Robin is the son of Kathleen, a Filipino immigrant, and Tom, an immigrant from Jordan. Since Robin was three years old, his mother Kathleen had been aware of his difficulties. He was not talking, making eye contact or showing interest in other children. However, many of Tom’s Jordanian family members told her, “He’s fine. Boys develop slower than girls.” Kathleen and her Filipino family knew something was wrong, but the word for autism doesn’t even exist in either of the two cultures. Despite several visits to professionals to express her concerns, diagnosis of autism was not suggested as an explanation of Robin’s difficulties (perhaps due to Kathleen’s poor English).

During Robin’s time in Kindergarten, Kathleen was frequently called in by teachers who complained about his anti-social behavior. The teachers said that he needed to be taught appropriate social skills, but Kathleen already devoted hours teaching Robin how to share and to recognize the feelings of others. All of these efforts failed, though. At primary school, reports from teachers continued to be negative. He was described as inattentive, lazy, defiant and insolent.

Finally, when Robin was nine, a psychiatrist diagnosed him as autistic.  Kathleen and Tom were relieved at first as the blame was lifted from both their son and themselves. They could now start to make sense of Robin’s problems and devise solutions.  However, the diagnosis did not solve all of the problems coming from Tom’s family.  Their culture did not recognize diseases like autism, and special education was highly stigmatized.

Pragmatically, Kathleen and Tom faced an even bigger challenge.  According to the psychiatrist, Robin would need at least 25 hours of direct contact per week with a trained therapist for a minimum of two years. However, autism is not covered by most health insurance providers; and given the high costs of the intervention programs, many schools do not provide therapy for autistic children. In fact, the school where Robin studied simply refused to identify Robin as autistic because officials regarded the cost of providing services as too expensive.  As a result, the family had to move to another school district that had established autism programs. However, tuition that included his 25-hour-per-week therapy cost $88,000 per academic year, far beyond what the family could afford.  Luckily, Filipinos have a culture of sacrificing individual desires for the benefit of the family. Therefore, Kathleen and Tom have received much financial support from Kathleen’s extended family. Nevertheless, Kathleen finally made a tough decision in order to better care for Robin–quit her job.

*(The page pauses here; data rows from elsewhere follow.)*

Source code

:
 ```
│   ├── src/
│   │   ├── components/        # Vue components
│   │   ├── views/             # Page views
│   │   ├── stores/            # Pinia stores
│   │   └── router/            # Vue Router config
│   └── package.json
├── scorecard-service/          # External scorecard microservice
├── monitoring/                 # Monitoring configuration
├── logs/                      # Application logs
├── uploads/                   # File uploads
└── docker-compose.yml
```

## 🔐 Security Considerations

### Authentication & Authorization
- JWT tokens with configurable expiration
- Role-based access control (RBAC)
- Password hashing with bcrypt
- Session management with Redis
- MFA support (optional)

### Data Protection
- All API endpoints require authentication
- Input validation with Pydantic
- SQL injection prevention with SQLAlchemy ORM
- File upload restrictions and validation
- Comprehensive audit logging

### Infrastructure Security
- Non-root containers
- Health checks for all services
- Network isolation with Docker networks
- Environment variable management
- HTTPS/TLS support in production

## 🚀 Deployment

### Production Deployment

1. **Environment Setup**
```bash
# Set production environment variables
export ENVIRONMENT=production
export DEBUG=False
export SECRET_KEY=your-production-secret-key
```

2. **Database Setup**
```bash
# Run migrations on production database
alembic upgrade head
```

  1. Robin was diagnosed with autism relatively late and thus missed the most effective early interventions. What contributed to this late diagnosis?
  2. How do cultural traditions, values and beliefs affect peoples’ attitudes toward autism? Would there be any difference if this happened in your family?
  3. To some extent, Robin is lucky because he can afford the cost for the therapy. According to a Harvard School of Public Health study published in 2007, it typically costs $3.2 million to raise an autistic child into adulthood, compared with $290,000 to raise a neurotypical child. How would this affect people’s access to treatment, and what should our society do to address this issue?
  4. In this story, who is responsible for the task of taking care of Robin? If you were Kathleen or Tom, would you make the same decision? Why or why not?